Manufacturers have introduced components specifically targeted at wearable sensors and industrial designs. For example, Texas Instruments announced low-power battery chargers and an integrated MicroSiP power module to extend battery life. The TPS82740B MicroSiP power-module evaluation unit uses a TPS82740B buck converter module, supports 200 mA output current, achieves conversion efficiency up to 95%, and consumes only 360 nA of quiescent current during active operation and 70 nA in standby (Figure 1).

Figure 1: Functional block diagram of the TPS82740.

These miniature modules rely on a fully integrated 9-solder-ball MicroSiP package, reducing size by 75% compared with discrete solutions even when including a switching regulator, inductor, and input/output capacitors. The solution area is only 6.7 mm2.

Display, Camera, and Ambient Sensor Advances

Head-mounted displays (HMDs) have become more streamlined and ergonomic compared with earlier bulky devices, and prices are approaching levels that enable wider adoption. Next-generation OLED microdisplays and retinal displays are expected to advance a range of use cases. Video camera technology costs have also fallen sharply, especially for glasses-mounted solutions. Near-eye 2D/3D video see-through displays and video recording functions are being integrated into frame designs using gyroscopes and accelerometers.

Advances in proximity and ambient light sensors are also important. Ambient light sensing adjusts screen backlight according to surrounding light levels to improve battery life and usability in wearable devices.

For example, consider devices such as the 6-pin SMD Panasonic PNJ4K01F ambient light sensor. The device includes an integrated photodiode and current-amplifier circuitry to control display brightness based on ambient light, making it suitable for low-power mobile applications.

Figure 2: Ambient light and proximity sensing.

The PNJ4K01F has a spectral sensitivity matched to human visual response, enabling near-eye response and optimal human sensitivity control. Combined with small package size and low operating current down to 1.4 V/min, it is well suited for compact mobile and wearable electronics.

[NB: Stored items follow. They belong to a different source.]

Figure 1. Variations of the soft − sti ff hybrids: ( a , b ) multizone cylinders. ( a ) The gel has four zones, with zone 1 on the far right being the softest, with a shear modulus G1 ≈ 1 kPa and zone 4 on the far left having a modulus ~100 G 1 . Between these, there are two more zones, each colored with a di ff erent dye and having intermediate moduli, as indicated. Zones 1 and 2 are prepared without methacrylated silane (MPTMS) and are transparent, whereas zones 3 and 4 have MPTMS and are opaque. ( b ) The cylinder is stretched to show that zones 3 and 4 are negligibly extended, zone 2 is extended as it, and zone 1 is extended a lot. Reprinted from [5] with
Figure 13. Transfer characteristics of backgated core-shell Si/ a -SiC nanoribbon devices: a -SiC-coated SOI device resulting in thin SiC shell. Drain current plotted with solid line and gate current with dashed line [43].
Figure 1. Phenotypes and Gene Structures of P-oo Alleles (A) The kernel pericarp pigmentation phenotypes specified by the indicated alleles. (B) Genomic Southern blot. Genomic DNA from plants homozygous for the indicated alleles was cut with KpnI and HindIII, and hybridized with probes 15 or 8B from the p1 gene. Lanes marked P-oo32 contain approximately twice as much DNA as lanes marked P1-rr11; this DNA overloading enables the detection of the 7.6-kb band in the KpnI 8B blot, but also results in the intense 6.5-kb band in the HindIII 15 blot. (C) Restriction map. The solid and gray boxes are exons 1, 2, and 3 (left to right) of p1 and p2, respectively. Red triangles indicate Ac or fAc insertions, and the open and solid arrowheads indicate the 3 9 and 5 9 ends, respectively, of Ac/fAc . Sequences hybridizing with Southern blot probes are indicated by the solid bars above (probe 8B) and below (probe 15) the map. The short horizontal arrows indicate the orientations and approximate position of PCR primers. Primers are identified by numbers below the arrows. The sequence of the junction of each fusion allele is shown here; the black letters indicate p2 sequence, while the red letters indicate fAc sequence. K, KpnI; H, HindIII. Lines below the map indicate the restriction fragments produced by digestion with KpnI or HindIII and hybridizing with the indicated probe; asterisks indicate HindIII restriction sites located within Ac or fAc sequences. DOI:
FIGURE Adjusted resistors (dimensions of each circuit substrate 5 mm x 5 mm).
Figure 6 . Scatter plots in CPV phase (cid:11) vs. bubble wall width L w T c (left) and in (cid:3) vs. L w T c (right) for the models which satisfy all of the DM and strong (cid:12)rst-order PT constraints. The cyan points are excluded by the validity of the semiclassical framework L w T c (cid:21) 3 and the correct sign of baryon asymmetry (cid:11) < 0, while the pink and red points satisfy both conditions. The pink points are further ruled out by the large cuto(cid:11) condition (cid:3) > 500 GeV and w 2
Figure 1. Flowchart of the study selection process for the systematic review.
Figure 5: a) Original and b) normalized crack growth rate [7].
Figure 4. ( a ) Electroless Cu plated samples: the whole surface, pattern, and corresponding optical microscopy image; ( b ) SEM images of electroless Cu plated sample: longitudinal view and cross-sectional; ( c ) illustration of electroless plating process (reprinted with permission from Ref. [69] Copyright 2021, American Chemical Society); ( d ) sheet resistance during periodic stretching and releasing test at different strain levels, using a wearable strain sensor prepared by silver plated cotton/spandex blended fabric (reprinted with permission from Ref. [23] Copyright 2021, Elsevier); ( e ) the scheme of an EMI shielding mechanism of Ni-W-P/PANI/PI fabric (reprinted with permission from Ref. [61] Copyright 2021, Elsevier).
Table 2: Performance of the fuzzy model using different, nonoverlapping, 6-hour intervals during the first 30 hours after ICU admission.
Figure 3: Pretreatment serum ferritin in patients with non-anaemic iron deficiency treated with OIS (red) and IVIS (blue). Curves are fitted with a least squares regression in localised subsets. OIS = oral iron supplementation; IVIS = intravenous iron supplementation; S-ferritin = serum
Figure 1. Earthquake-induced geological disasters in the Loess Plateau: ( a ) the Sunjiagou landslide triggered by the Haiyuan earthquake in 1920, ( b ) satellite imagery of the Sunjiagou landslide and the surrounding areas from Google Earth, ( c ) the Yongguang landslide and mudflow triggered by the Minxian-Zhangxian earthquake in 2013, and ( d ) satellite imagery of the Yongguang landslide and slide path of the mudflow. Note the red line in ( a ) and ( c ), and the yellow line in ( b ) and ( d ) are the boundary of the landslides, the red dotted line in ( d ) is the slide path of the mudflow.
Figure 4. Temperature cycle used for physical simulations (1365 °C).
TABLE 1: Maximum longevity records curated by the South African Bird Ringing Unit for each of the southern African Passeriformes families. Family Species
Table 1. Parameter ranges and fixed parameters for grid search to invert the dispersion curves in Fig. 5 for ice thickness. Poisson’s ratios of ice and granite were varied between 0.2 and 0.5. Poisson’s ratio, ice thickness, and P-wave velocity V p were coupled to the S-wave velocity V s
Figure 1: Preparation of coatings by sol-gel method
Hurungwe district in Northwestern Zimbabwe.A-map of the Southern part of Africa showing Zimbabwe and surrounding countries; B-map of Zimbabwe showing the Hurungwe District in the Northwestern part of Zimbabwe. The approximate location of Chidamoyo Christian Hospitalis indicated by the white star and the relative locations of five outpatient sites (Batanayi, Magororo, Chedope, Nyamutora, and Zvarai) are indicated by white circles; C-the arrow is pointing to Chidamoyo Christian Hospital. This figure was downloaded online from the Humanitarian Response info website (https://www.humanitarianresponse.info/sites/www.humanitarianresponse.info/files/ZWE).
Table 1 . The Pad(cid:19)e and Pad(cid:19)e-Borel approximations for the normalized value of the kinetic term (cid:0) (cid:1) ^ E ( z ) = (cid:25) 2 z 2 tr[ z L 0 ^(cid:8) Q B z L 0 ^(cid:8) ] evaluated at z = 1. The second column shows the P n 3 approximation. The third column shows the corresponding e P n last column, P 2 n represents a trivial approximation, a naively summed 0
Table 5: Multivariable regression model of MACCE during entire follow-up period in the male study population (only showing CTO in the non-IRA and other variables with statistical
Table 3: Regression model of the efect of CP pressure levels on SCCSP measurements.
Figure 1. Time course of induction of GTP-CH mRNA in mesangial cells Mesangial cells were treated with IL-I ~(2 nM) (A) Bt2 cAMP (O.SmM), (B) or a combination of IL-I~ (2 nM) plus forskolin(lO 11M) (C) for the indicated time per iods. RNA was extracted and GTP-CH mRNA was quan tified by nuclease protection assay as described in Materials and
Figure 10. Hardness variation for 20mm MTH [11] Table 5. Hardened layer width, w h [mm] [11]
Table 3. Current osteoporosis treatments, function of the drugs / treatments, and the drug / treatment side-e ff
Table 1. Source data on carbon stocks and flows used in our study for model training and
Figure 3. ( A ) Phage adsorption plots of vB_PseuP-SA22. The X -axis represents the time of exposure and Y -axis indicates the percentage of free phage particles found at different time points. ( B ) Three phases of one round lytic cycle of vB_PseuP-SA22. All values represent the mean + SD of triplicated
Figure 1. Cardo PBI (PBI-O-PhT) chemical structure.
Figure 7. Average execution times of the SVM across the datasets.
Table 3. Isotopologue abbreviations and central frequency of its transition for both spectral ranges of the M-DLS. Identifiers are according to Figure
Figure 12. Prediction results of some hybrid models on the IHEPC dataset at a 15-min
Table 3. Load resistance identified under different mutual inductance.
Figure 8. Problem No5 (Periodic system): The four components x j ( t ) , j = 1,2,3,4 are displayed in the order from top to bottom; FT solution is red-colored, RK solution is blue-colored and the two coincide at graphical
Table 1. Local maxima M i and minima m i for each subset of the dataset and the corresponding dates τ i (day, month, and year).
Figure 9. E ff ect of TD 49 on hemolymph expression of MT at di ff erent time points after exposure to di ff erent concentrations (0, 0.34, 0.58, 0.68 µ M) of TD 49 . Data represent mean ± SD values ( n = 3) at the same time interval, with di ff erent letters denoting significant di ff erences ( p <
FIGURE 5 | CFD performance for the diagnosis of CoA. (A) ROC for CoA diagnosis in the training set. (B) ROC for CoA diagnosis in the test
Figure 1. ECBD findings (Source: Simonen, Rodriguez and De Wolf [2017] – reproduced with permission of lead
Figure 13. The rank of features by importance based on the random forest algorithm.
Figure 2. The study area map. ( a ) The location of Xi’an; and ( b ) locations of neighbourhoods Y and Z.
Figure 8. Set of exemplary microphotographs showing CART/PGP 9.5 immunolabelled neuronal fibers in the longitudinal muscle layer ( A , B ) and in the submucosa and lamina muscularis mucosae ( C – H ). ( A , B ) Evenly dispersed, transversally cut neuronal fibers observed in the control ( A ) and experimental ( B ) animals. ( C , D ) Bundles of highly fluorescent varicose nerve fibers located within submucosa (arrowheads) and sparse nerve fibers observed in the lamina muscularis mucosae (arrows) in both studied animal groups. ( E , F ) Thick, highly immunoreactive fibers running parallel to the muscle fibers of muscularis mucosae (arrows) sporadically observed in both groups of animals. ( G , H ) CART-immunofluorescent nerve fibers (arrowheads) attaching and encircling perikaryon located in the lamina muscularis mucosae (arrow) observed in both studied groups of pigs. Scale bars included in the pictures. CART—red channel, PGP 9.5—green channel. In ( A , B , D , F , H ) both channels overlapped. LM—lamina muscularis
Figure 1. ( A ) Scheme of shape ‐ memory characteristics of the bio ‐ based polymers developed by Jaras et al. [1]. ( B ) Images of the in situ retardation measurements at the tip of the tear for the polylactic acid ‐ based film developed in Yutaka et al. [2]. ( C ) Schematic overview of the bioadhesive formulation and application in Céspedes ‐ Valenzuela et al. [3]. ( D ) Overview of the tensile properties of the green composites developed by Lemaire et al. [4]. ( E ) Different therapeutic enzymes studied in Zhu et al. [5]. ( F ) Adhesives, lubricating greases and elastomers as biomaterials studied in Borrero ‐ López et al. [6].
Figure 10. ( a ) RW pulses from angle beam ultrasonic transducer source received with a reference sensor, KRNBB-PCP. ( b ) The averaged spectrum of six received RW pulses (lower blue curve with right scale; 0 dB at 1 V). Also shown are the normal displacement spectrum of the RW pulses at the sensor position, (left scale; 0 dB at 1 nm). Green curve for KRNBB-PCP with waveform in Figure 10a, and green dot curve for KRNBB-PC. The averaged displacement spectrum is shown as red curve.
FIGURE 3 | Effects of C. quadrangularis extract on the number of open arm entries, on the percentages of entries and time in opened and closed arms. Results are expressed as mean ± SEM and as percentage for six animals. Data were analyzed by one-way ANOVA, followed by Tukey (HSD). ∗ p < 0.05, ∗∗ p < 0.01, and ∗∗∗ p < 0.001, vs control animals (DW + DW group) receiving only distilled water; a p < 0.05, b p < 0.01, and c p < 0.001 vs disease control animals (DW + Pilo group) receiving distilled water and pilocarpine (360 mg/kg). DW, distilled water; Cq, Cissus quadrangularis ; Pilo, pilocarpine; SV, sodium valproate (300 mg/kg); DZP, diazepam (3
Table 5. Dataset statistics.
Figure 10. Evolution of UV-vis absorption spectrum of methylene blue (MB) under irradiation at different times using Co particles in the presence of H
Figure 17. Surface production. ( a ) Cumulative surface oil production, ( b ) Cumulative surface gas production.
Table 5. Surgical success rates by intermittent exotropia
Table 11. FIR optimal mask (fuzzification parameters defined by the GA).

Another notable family includes Silicon Labs Si1141, Si1142, and Si1143 proximity/ambient light sensors with an I2C interface (Figure 3). These are contactless, low-power, reflection-based infrared proximity and ambient light sensor ICs with programmable event interrupt outputs, onboard ADCs, integrated high-sensitivity visible and infrared photodiodes, a digital signal processor, and one, two, or three integrated IR LED drivers with fifteen selectable drive levels.

Figure 3: Block diagram of Silicon Labs Si1141/42/43 ambient light sensors.

These sensors deliver high performance across a wide dynamic range and under various lighting conditions, including direct sunlight, and can operate under dark glass covers. They support multi-axis proximity motion detection and operate from -40 to +85°C with a supply voltage range of 1.71 to 3.6 V.

The integrated photodiode response and associated digital conversion circuitry provide excellent immunity to artificial light flicker noise and natural light scintillation noise. With two or more LEDs, Si1142/43 devices support multi-axis proximity motion detection. Si1141/42/43 devices come in a 10-pin 2 x 2 mm QFN package and operate over the same temperature and voltage ranges.

Remaining Challenges

Despite impressive progress and a shift from consumer fashion to factory-floor usage, adoption of wearable technology in industrial settings is not without challenges. Issues remain around security, standards development, interoperability, and power management. As input and sensing devices are extended from smartphones—for example, wrist-worn keyboards that are relatively low cost and can serve as practical alternatives to standalone wearables—solutions currently on the drawing board aim to address these concerns.

As industrial adoption promises higher volumes, the cost of factory wearables and their associated sensors is expected to fall, removing a key barrier to widespread deployment in industrial environments.